Aurora A plays a dual role in migration and survival of human glioblastoma cells according to the CXCL12 concentration

• Published in: Oncogene Vol. 38; no. 1; pp. 73 - 87
• Main Authors: Willems, Estelle, Dedobbeleer, Matthias, Digregorio, Marina, Lombard, Arnaud, Goffart, Nicolas, Lumapat, Paul Noel, Lambert, Jeremy, Van den Ackerveken, Priscilla, Szpakowska, Martyna, Chevigné, Andy, Scholtes, Felix, Rogister, Bernard
• Format: Journal Article Web Resource
• Language: English
• Published: England Nature Publishing Group 01.01.2019; Nature Publishing Group UK
• Subjects: Actin; Animals; aurora; Aurora Kinase A - physiology; Brain; Brain cancer; Brain Neoplasms - enzymology; Brain Neoplasms - pathology; Brain tumors; Care and treatment; Cdc42 protein; Cell Line, Tumor; Cell migration; Cell Movement - drug effects; Cell Survival; Chemokine CXCL12 - pharmacology; Chemokine CXCL12 - physiology; Chemokines; CXCL12 protein; CXCR4 protein; Cytoskeletal proteins; Cytoskeleton; Development and progression; Enzyme Activation; Enzyme regulation; Extracellular signal-regulated kinase; Genetic aspects; Glioblastoma; Glioblastoma - enzymology; Glioblastoma - pathology; Glioblastoma cells; Glioblastomas; Gliomas; Guanine nucleotide-binding protein; Guanosine triphosphatases; Health aspects; Heterografts; Human health sciences; Human migration; Humans; Lateral Ventricles - pathology; LIM Domain Proteins - biosynthesis; LIM Domain Proteins - genetics; MAP Kinase Signaling System; Mice; Muscle proteins; Neoplasm Invasiveness; Neoplasm Proteins - physiology; Oncologie; Oncology; Phosphorylation; Phosphotransferases; Protein Processing, Post-Translational; Proteins; Receptors, CXCR4 - physiology; Recurrence (Disease); Sciences de la santé humaine; Signal Transduction; Subventricular zone; Tumors; Vimentin; Xenografts
• ISSN: 0950-9232; 1476-5594; 1476-5594
• DOI: 10.1038/s41388-018-0437-3

Primary glioblastoma is the most frequent human brain tumor in adults and is generally fatal due to tumor recurrence.
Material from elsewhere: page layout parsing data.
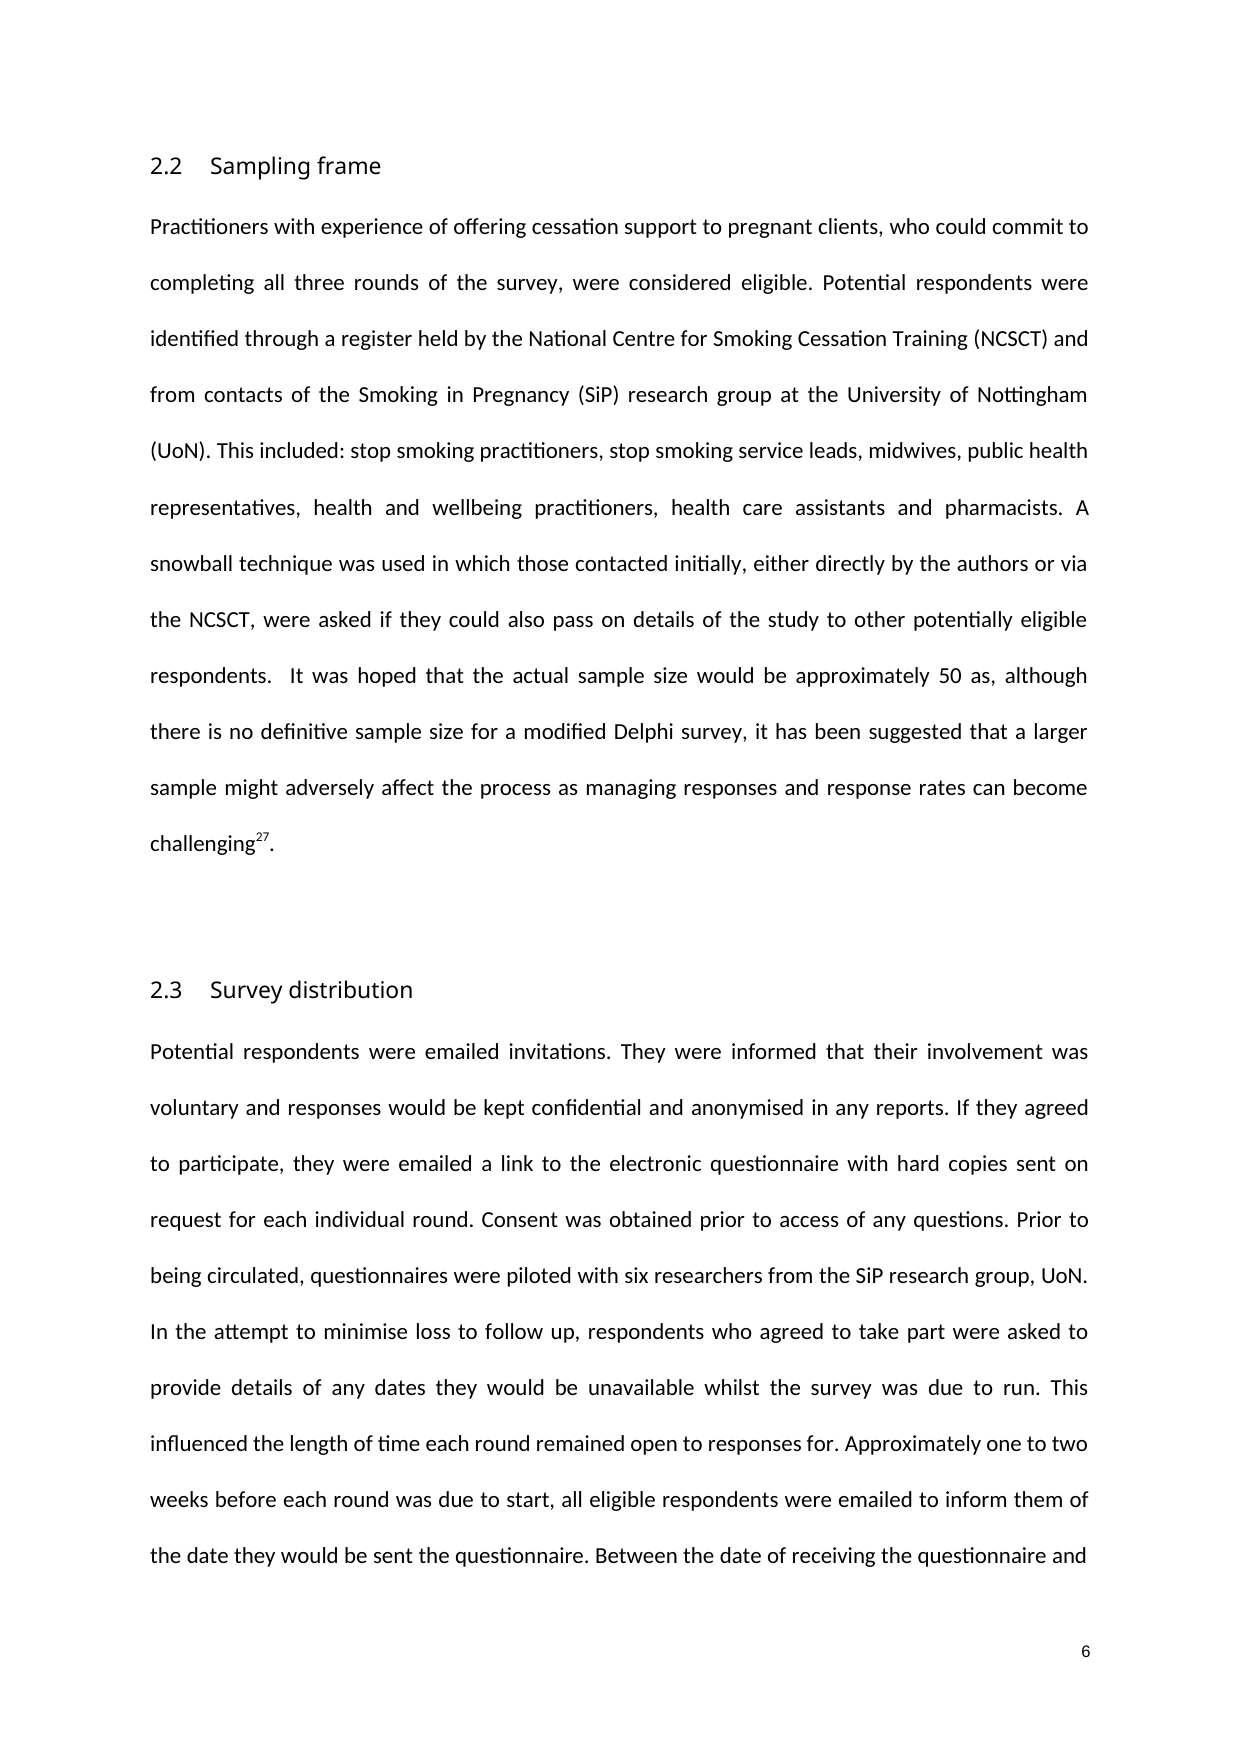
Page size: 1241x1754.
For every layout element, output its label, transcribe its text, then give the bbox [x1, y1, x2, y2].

subtitle Sampling frame [150, 150, 1090, 181]
subtitle Survey distribution [150, 974, 1090, 1006]
text Practitioners with experience of offering cessation support to pregnant clients, who could commit to completing all three rounds of the survey, were considered eligible. Potential respondents were identified through a register held by the National Centre for Smoking Cessation Training (NCSCT) and from contacts of the Smoking in Pregnancy (SiP) research group at the University of Nottingham (UoN). This included: stop smoking practitioners, stop smoking service leads, midwives, public health representatives, health and wellbeing practitioners, health care assistants and pharmacists. A snowball technique was used in which those contacted initially, either directly by the authors or via the NCSCT, were asked if they could also pass on details of the study to other potentially eligible respondents. It was hoped that the actual sample size would be approximately 50 as, although there is no definitive sample size for a modified Delphi survey, it has been suggested that a larger sample might adversely affect the process as managing responses and response rates can become challenging27. [150, 212, 1090, 857]
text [150, 1037, 1090, 1569]
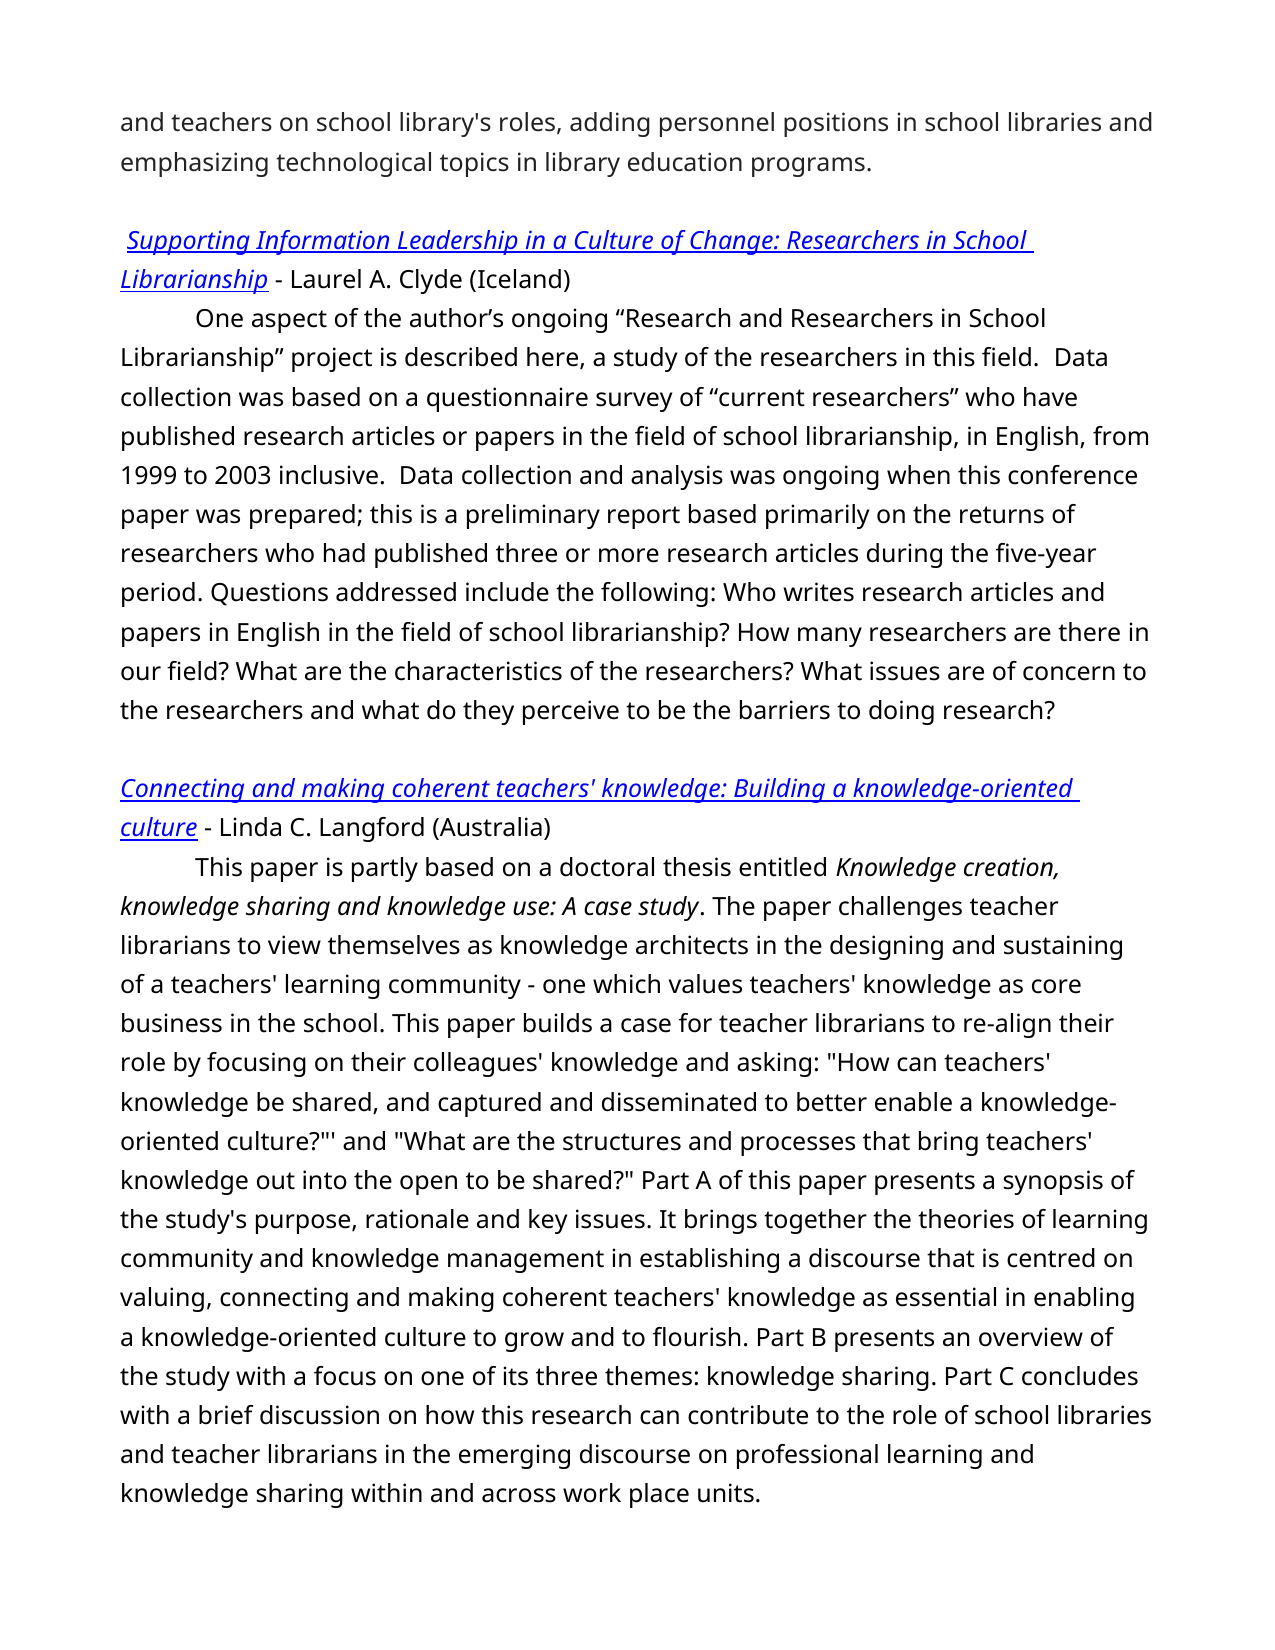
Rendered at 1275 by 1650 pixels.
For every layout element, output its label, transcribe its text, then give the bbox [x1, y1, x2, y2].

text This paper is partly based on a doctoral thesis entitled Knowledge creation, knowledge sharing and knowledge use: A case study. The paper challenges teacher librarians to view themselves as knowledge architects in the designing and sustaining of a teachers' learning community - one which values teachers' knowledge as core business in the school. This paper builds a case for teacher librarians to re-align their role by focusing on their colleagues' knowledge and asking: "How can teachers' knowledge be shared, and captured and disseminated to better enable a knowledge-oriented culture?"' and "What are the structures and processes that bring teachers' knowledge out into the open to be shared?" Part A of this paper presents a synopsis of the study's purpose, rationale and key issues. It brings together the theories of learning community and knowledge management in establishing a discourse that is centred on valuing, connecting and making coherent teachers' knowledge as essential in enabling a knowledge-oriented culture to grow and to flourish. Part B presents an overview of the study with a focus on one of its three themes: knowledge sharing. Part C concludes with a brief discussion on how this research can contribute to the role of school libraries and teacher librarians in the emerging discourse on professional learning and knowledge sharing within and across work place units. [120, 849, 1155, 1510]
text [120, 105, 1155, 178]
text Supporting Information Leadership in a Culture of Change: Researchers in School Librarianship - Laurel A. Clyde (Iceland) [120, 222, 1155, 296]
text One aspect of the author’s ongoing “Research and Researchers in School Librarianship” project is described here, a study of the researchers in this field. Data collection was based on a questionnaire survey of “current researchers” who have published research articles or papers in the field of school librarianship, in English, from 1999 to 2003 inclusive. Data collection and analysis was ongoing when this conference paper was prepared; this is a preliminary report based primarily on the returns of researchers who had published three or more research articles during the five-year period. Questions addressed include the following: Who writes research articles and papers in English in the field of school librarianship? How many researchers are there in our field? What are the characteristics of the researchers? What issues are of concern to the researchers and what do they perceive to be the barriers to doing research? [120, 301, 1155, 727]
text Connecting and making coherent teachers' knowledge: Building a knowledge-oriented culture - Linda C. Langford (Australia) [120, 771, 1155, 844]
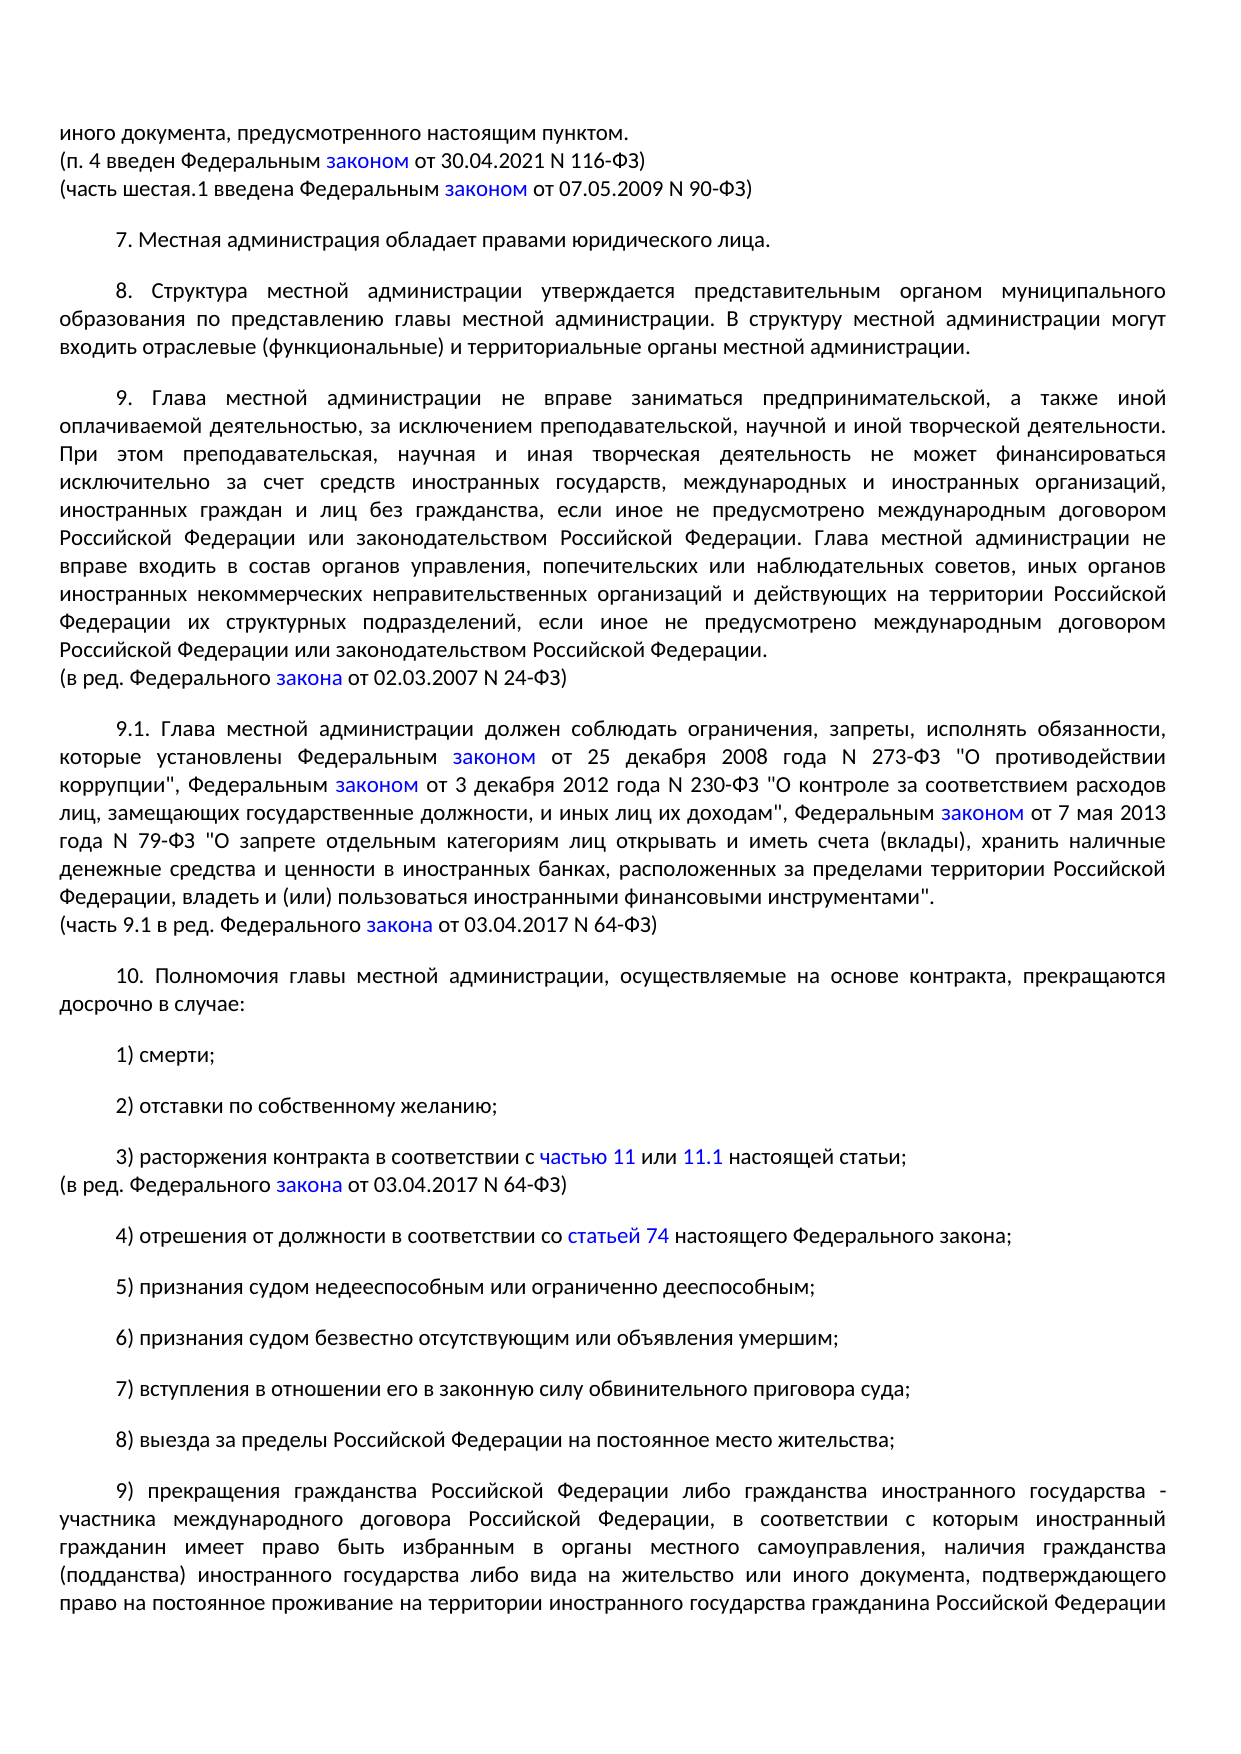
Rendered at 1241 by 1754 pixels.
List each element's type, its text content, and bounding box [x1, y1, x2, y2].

We previously demonstrated that glioblastoma-initiating cells invade the subventricular zones and promote their radio-resistance in response to the local release of the CXCL12 chemokine. In this work, we show that the mitotic Aurora A kinase (AurA) is activated through the CXCL12-CXCR4 pathway in an ERK1/2-dependent manner. Moreover, the CXCL12-ERK1/2 signaling induces the expression of Ajuba, the main cofactor of AurA, which allows the auto-phosphorylation of AurA.We show that AurA contributes to glioblastoma cell survival, radio-resistance, self-renewal, and proliferation regardless of the exogenous stimulation with CXCL12. On the other hand, AurA triggers the CXCL12-mediated migration of glioblastoma cells in vitro as well as the invasion of the subventricular zone in xenograft experiments. Moreover, AurA regulates cytoskeletal proteins (i.e., Actin and Vimentin) and favors the pro-migratory activity of the Rho-GTPase CDC42 in response to CXCL12. Altogether, these results show that AurA, a well-known kinase of the mitotic machinery, may play alternative roles in human glioblastoma according to the CXCL12 concentration.